SENATOR Francis Pangilinan said Sunday it was misleading to say he fully agreed to the Senate report that said the summary killings taking place in the country was not state-sponsored.
“It appears that the 11 senators who signed the committee report agree with its findings when in fact the affixed signature is followed by the words ‘I dissent,’ which is what I did,” said Pangilinan in his Facebook account.
“We also stated that we would be filing a separate opinion and in it we will be stating the basis of our dissent on key points.”
Pangilinan made the clarification following reports that he and 10 other members of the Senate committee on justice and human rights, led by Senator Richard Gordon, completely agreed with the committee report that there was no evidence to show that there was a State-sponsored policy to eradicate illegal drugs.
The findings virtually cleared President Rodrigo Duterte of any liability in the killings that are taking place as a result of his bloody war against illegal drugs.
Pangilinan, the president of the Liberal Party, said he disagreed with some portions of the report.
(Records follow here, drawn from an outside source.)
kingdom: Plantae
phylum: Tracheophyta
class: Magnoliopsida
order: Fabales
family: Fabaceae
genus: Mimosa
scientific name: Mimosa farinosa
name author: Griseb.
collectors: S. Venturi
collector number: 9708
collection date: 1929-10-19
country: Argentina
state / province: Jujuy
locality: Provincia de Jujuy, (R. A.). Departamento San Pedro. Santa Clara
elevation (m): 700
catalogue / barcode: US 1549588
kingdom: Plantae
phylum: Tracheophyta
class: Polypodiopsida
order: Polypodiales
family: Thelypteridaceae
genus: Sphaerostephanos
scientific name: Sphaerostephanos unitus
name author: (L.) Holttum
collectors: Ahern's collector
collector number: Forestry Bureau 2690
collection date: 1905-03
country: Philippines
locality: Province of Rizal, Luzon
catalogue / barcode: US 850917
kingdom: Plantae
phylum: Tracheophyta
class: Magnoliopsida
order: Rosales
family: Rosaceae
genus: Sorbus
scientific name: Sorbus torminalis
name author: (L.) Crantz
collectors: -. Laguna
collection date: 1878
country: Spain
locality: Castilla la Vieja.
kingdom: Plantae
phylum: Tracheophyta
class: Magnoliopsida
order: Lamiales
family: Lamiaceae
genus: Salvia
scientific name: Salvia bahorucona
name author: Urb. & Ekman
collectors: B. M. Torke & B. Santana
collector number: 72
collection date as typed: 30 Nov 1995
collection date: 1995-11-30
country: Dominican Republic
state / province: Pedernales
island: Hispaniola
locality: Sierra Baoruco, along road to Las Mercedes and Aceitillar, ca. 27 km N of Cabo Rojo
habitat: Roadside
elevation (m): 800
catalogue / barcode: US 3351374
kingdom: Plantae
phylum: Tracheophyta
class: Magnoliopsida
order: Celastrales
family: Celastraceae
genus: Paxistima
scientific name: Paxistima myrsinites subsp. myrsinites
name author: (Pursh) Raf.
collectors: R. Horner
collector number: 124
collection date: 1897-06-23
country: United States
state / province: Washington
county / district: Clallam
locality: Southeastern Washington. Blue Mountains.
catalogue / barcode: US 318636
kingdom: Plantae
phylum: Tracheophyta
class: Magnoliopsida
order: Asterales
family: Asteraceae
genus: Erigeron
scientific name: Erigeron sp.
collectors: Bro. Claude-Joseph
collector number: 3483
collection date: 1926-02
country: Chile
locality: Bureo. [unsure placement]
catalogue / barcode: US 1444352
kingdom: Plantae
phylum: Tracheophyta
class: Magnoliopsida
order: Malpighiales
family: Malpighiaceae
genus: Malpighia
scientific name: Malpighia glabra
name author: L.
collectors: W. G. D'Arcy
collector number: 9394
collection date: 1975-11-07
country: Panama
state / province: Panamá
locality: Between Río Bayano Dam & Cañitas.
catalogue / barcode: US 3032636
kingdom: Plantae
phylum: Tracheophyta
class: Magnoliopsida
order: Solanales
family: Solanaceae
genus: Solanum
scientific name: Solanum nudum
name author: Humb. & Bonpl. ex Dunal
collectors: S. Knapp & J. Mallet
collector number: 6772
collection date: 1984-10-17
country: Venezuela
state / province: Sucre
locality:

The report was drafted by Gordon and Panfilo Lacson, chairmen of the Senate committees on public order and dangerous drugs, which jointly conducted the Senate hearings on the extrajudicial killings and summary executions.
Pangilinan, Gordon and Lacson aside, the other senators who signed the report were Gregorio Honasan II, Loren Legarda, Juan Miguel Zubiri, Nancy Binay, Manny Pacquiao, Alan Peter Cayetano, Franklin Drilon and Vicente Sotto III.
Pangilinan said he “will dissent/concur in part.” Cayetano said he had “reservations and amendments,” while Drilon said he signed “with reservations and will interpellate.”
Despite signing the report, Lacson said the finding that the killings were not State-sponsored was not conclusive since Gordon barred some witnesses from testifying following his spat with Commission on Human Rights Commissioner Roberto Cadiz.
“The report is not conclusive. “It’s just that no evidence was presented to prove the killings were State-sponsored,” Lacson said.
He said he was dismayed when Gordon did not allow the witnesses from the CHR to testify.
As a result, he said, Gordon stood his ground and never allowed the CHR witnesses to give their testimony during the hearing on extrajudicial killings and summary executions.
“That is only one aspect to which I do not agree. Because every time there was a hearing, these witnesses were there. Only the witnesses from Pasay and Antipolo were able to testify,” Lacson said.
Those who did not sign the report were Senators Ralph Recto, Leila de Lima, Antonio Trillanes IV, Joseph Victor Ejercito and Grace Poe.
Trillanes called Gordon a “lackey” of Duterte and his committee report a “cover-up” for the extrajudicial killings that started and surged when Duterte assumed the presidency.
He assailed him for covering up all the evidence linking the President to the killings as an offshoot of his war on drugs that have claimed the lives of more than 5,000 people.